*Problem to work on*:
The records below must be output exactly, with no images carried over.

*Provided data*:
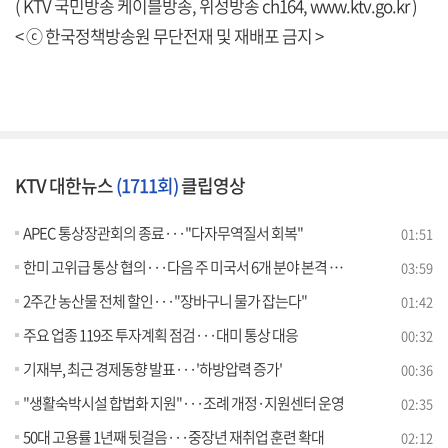
( KTV 국민방송 케이블방송, 위성방송 ch164,
www.ktv.go.kr
)
< ⓒ 한국정책방송원 무단전재 및 재배포 금지 >
KTV 대한뉴스
(1711회)
클립영상
APEC 통상장관회의 종료···"다자무역질서 회복"
01:51
한미 고위급 통상 협의···다음 주 미국서 6개 분야 본격 회의 [뉴스의 맥]
03:59
2주간 농산물 전체 할인···"장바구니 물가 잡는다"
01:42
주요 업종 119조 투자계획 점검···대미 통상 대응
00:32
기재부, 최근 경제동향 발표···'하방압력 증가'
00:36
"생활숙박시설 합법화 지원"···조례 개정·지원센터 운영
02:35
50대 고용률 1년째 뒷걸음···중장년 재취업 훈련 확대
02:12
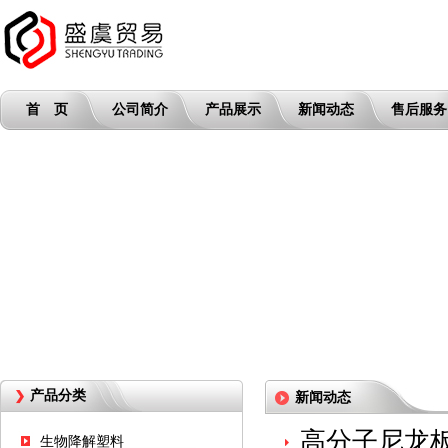
首 页
公司简介
产品展示
新闻动态
售后服务
产品分类
新闻动态
高分子尼龙
生物降解塑料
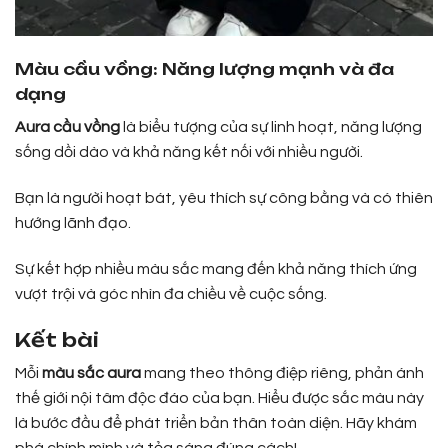
Màu cầu vồng: Năng lượng mạnh và đa
dạng
Aura cầu vồng
là biểu tượng của sự linh hoạt, năng lượng
sống dồi dào và khả năng kết nối với nhiều người.
Bạn là người hoạt bát, yêu thích sự công bằng và có thiên
hướng lãnh đạo.
Sự kết hợp nhiều màu sắc mang đến khả năng thích ứng
vượt trội và góc nhìn đa chiều về cuộc sống.
Kết bài
Mỗi
màu sắc aura
mang theo thông điệp riêng, phản ánh
thế giới nội tâm độc đáo của bạn. Hiểu được sắc màu này
là bước đầu để phát triển bản thân toàn diện. Hãy khám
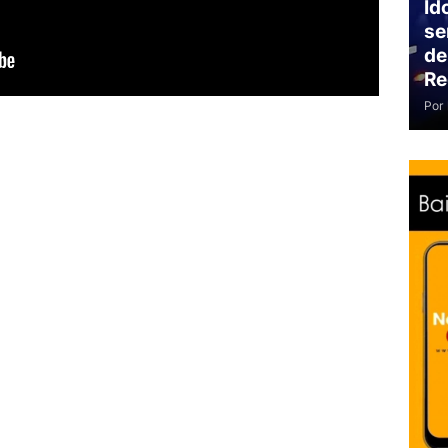
Id
se
de
Re
Por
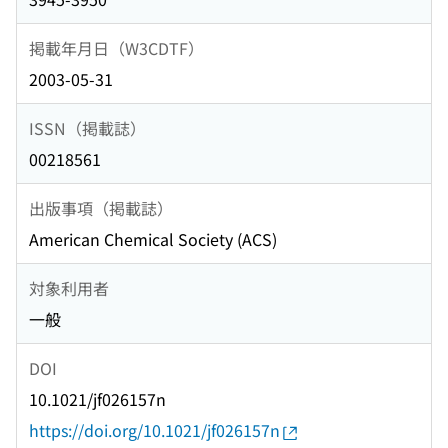
掲載年月日（W3CDTF）
2003-05-31
ISSN（掲載誌）
00218561
出版事項（掲載誌）
American Chemical Society (ACS)
対象利用者
一般
DOI
10.1021/jf026157n
https://doi.org/10.1021/jf026157n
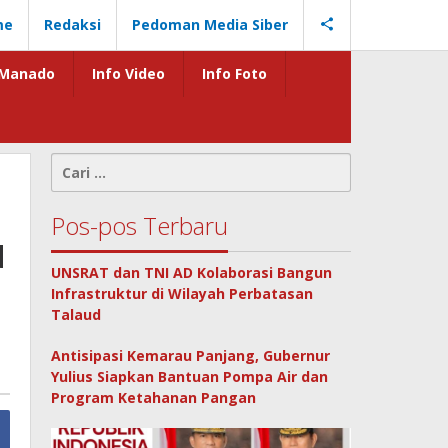
me
Redaksi
Pedoman Media Siber
Manado
Info Video
Info Foto
Cari
untuk:
Pos-pos Terbaru
u
UNSRAT dan TNI AD Kolaborasi Bangun
Infrastruktur di Wilayah Perbatasan
Talaud
Antisipasi Kemarau Panjang, Gubernur
Yulius Siapkan Bantuan Pompa Air dan
Program Ketahanan Pangan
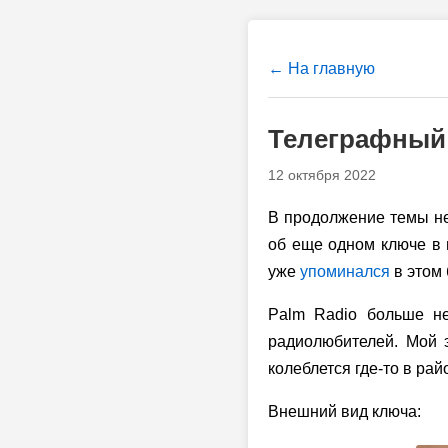
← На главную
Телеграфный 
12 октября 2022
В продолжение темы н
об еще одном ключе в 
уже
упоминался
в этом 
Palm Radio больше не
радиолюбителей. Мой э
колеблется где-то в рай
Внешний вид ключа:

*Answer area*:
( KTV 국민방송 케이블방송, 위성방송 ch164,
www.ktv.go.kr
)
< ⓒ 한국정책방송원 무단전재 및 재배포 금지 >
KTV 대한뉴스
(1711회)
클립영상
APEC 통상장관회의 종료···"다자무역질서 회복"
01:51
한미 고위급 통상 협의···다음 주 미국서 6개 분야 본격 회의 [뉴스의 맥]
03:59
2주간 농산물 전체 할인···"장바구니 물가 잡는다"
01:42
주요 업종 119조 투자계획 점검···대미 통상 대응
00:32
기재부, 최근 경제동향 발표···'하방압력 증가'
00:36
"생활숙박시설 합법화 지원"···조례 개정·지원센터 운영
02:35
50대 고용률 1년째 뒷걸음···중장년 재취업 훈련 확대
02:12
首 页
公司简介
产品展示
新闻动态
售后服务
产品分类
新闻动态
高分子尼龙
生物降解塑料
Màu cầu vồng: Năng lượng mạnh và đa
dạng
Aura cầu vồng
là biểu tượng của sự linh hoạt, năng lượng
sống dồi dào và khả năng kết nối với nhiều người.
Bạn là người hoạt bát, yêu thích sự công bằng và có thiên
hướng lãnh đạo.
Sự kết hợp nhiều màu sắc mang đến khả năng thích ứng
vượt trội và góc nhìn đa chiều về cuộc sống.
Kết bài
Mỗi
màu sắc aura
mang theo thông điệp riêng, phản ánh
thế giới nội tâm độc đáo của bạn. Hiểu được sắc màu này
là bước đầu để phát triển bản thân toàn diện. Hãy khám
Id
se
de
Re
Por
掲載年月日（W3CDTF）
2003-05-31
ISSN（掲載誌）
00218561
出版事項（掲載誌）
American Chemical Society (ACS)
対象利用者
一般
DOI
10.1021/jf026157n
https://doi.org/10.1021/jf026157n
me
Redaksi
Pedoman Media Siber
Manado
Info Video
Info Foto
Cari
untuk:
Pos-pos Terbaru
u
UNSRAT dan TNI AD Kolaborasi Bangun
Infrastruktur di Wilayah Perbatasan
Talaud
Antisipasi Kemarau Panjang, Gubernur
Yulius Siapkan Bantuan Pompa Air dan
Program Ketahanan Pangan
← На главную
Телеграфный 
12 октября 2022
В продолжение темы н
об еще одном ключе в 
уже
упоминался
в этом 
Palm Radio больше не
радиолюбителей. Мой э
колеблется где-то в рай
Внешний вид ключа:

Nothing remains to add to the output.